Most people chose javelins for long-distance attacks like this. They were slightly lighter than spears, allowing for a longer throw and more accuracy. But Sword's magic allowed her to cast a spear with a heavy head nearly the length of the castle. That was how hard she threw it now, even though La'ug was barely ten paces away.
The spear flew toward
her, so fast that anyone without Sword's magic – perhaps Arrow's – would have seen only a blur. They would not even have realized they were in danger until after the killing blow had gone into and through them.
La'ug shifted, a motion every bit as fast as the flight of the spear. Her huge mouth opened, splitting her head nearly in half. The spear entered her maw, but instead of shooting out the back of her skull or her throat, it simply disappeared.
Swallowed whole? Or simply destroyed by the same magic that had created this seemingly indestructible monster? Sword couldn't tell, and she didn't have time to ponder it.
The monster's great teeth slammed down with a sound louder than the thunder that still clapped within the nearby tornado. La'ug made a strangely human sound: a deep, thrumming chuckle. Foolish girl, the sound seemed to say, can't you see that your doom has already come?
Then Sword sensed something behind her – that same power that enabled her to feel a bullet speeding at her, that let her move fast enough to split it in two. She barely managed to spin fast enough to stop Wahy, though.
(No, not stop him. Just not be killed by him.)

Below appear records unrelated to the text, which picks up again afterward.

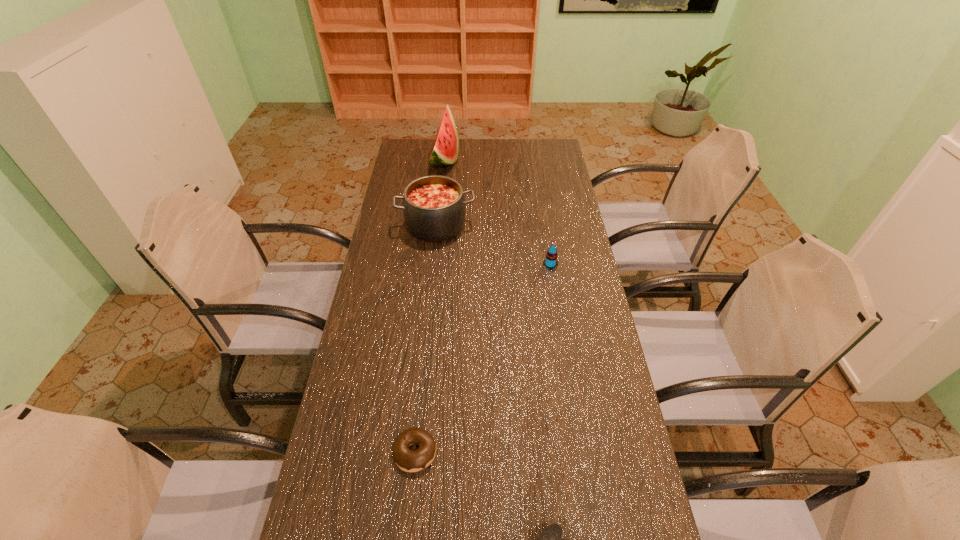
Find the location of a particular element. The width and height of the screenshot is (960, 540). vacant space at the far left corner of the desktop is located at coordinates (406, 156).

Locate an element on the screen. unoccupied area between the third farthest object and the casserole is located at coordinates (493, 245).

The width and height of the screenshot is (960, 540). What are the coordinates of `free area in between the second tallest object and the fourth farthest object` in the screenshot? It's located at (425, 339).

Where is `free spot between the doughnut and the second farthest object`? The height and width of the screenshot is (540, 960). free spot between the doughnut and the second farthest object is located at coordinates (425, 339).

Where is `free space between the watermelon and the third nearest object`? The width and height of the screenshot is (960, 540). free space between the watermelon and the third nearest object is located at coordinates (497, 212).

Where is `vacant area that lies between the soda and the second farthest object`? This screenshot has height=540, width=960. vacant area that lies between the soda and the second farthest object is located at coordinates (493, 245).

Identify the location of free space between the third shortest object and the fourth farthest object. This screenshot has height=540, width=960. (483, 358).

Identify which object is located as the nearest to the soda. Please provide its 2D coordinates. Your answer should be formatted as a tuple, i.e. [(x, y)], where the tuple contains the x and y coordinates of a point satisfying the conditions above.

[(434, 206)]

Locate which object is the closest to the watermelon. Please provide its 2D coordinates. Your answer should be formatted as a tuple, i.e. [(x, y)], where the tuple contains the x and y coordinates of a point satisfying the conditions above.

[(434, 206)]

Where is `vacant space that satisfies the following two spatial constraints: 1. on the outer rind of the third shortest object; 2. on the right side of the tallest object`? The width and height of the screenshot is (960, 540). vacant space that satisfies the following two spatial constraints: 1. on the outer rind of the third shortest object; 2. on the right side of the tallest object is located at coordinates (433, 265).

The berserker pounced on her. She ducked and rolled under him, her wakizashi flashing into existence, then slicing Wahy up the center as he passed over her.
He landed. She spun. His insides had spilled through the slash in his shirt, through the underlying gash in his belly. But he didn't seem to care.
He threw his head skyward and howled, a sound filled with pain and rage and madness. But though the wound had hurt him, it didn't stop him.
And a moment later, it was gone.
Sword couldn't see exactly what happened. There was simply a shimmer, a sense of movement. Then Wahy was running at her again, his belly muscular and whole – not even a scar to show where Sword had just opened him to the world. His guts were nowhere to be seen. Just gone.
La'ug was running toward her as well, the monster clearly holding back so that both of them would reach Sword at the same time.
She skipped backward as La'ug slashed a great paw at her – though the claws had been cut off, there were still sharp nubs that rose an inch or so from the monster's fur. And even if the claws had been completely destroyed, a single hit with that huge paw would be more than enough to crush Sword's bones to powder.